(What you have to do):
Extract each line from the entries below that has the string "acousticalsurfaces" in it.
*** Opening of Stored data ***
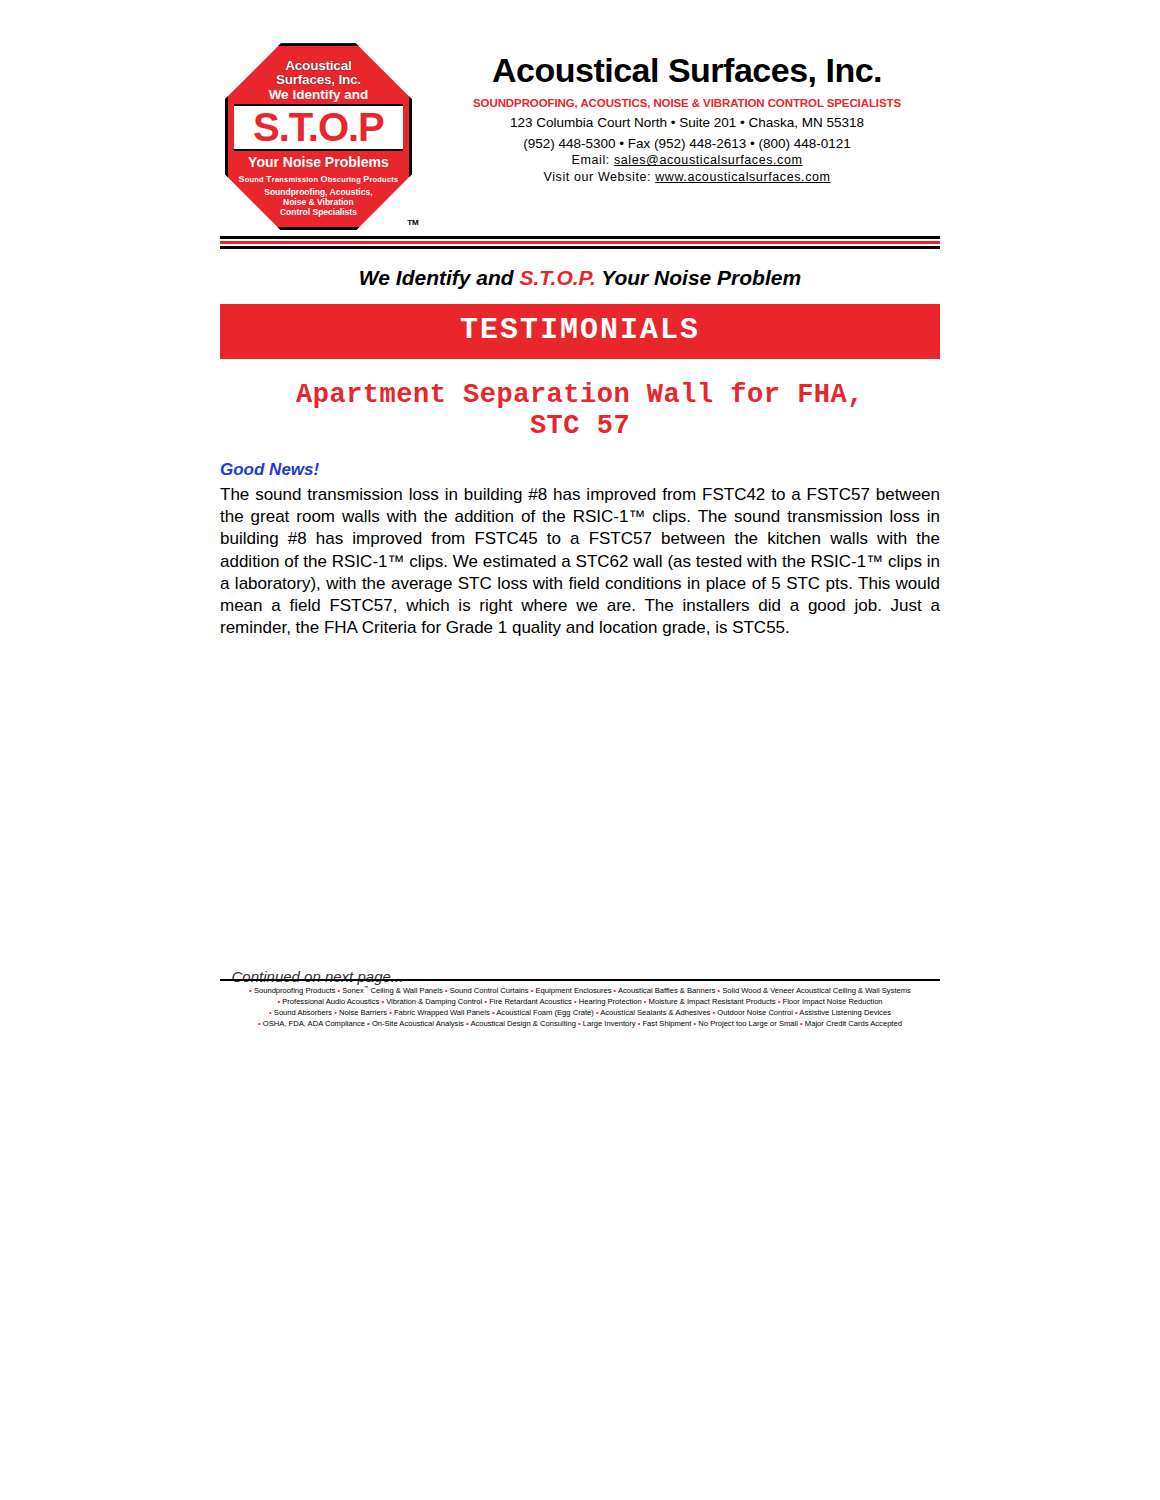Acoustical
Surfaces, Inc.
We Identify and
S.T.O.P
Your Noise Problems
Sound Transmission Obscuring Products
Soundproofing, Acoustics,
Noise & Vibration
Control Specialists
TM
Acoustical Surfaces, Inc.
SOUNDPROOFING, ACOUSTICS, NOISE & VIBRATION CONTROL SPECIALISTS
123 Columbia Court North • Suite 201 • Chaska, MN 55318
(952) 448-5300 • Fax (952) 448-2613 • (800) 448-0121
Email: sales@acousticalsurfaces.com
Visit our Website: www.acousticalsurfaces.com
We Identify and S.T.O.P. Your Noise Problem
TESTIMONIALS
Apartment Separation Wall for FHA,
STC 57
Good News!
The sound transmission loss in building #8 has improved from FSTC42 to a FSTC57 between the great room walls with the addition of the RSIC-1™ clips. The sound transmission loss in building #8 has improved from FSTC45 to a FSTC57 between the kitchen walls with the addition of the RSIC-1™ clips. We estimated a STC62 wall (as tested with the RSIC-1™ clips in a laboratory), with the average STC loss with field conditions in place of 5 STC pts. This would mean a field FSTC57, which is right where we are. The installers did a good job. Just a reminder, the FHA Criteria for Grade 1 quality and location grade, is STC55.
Continued on next page...
• Soundproofing Products • Sonex™ Ceiling & Wall Panels • Sound Control Curtains • Equipment Enclosures • Acoustical Baffles & Banners • Solid Wood & Veneer Acoustical Ceiling & Wall Systems
• Professional Audio Acoustics • Vibration & Damping Control • Fire Retardant Acoustics • Hearing Protection • Moisture & Impact Resistant Products • Floor Impact Noise Reduction
• Sound Absorbers • Noise Barriers • Fabric Wrapped Wall Panels • Acoustical Foam (Egg Crate) • Acoustical Sealants & Adhesives • Outdoor Noise Control • Assistive Listening Devices
• OSHA, FDA, ADA Compliance • On-Site Acoustical Analysis • Acoustical Design & Consulting • Large Inventory • Fast Shipment • No Project too Large or Small • Major Credit Cards Accepted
*** Close of Stored data ***
(Exercise output):
Email: sales@acousticalsurfaces.com
Visit our Website: www.acousticalsurfaces.com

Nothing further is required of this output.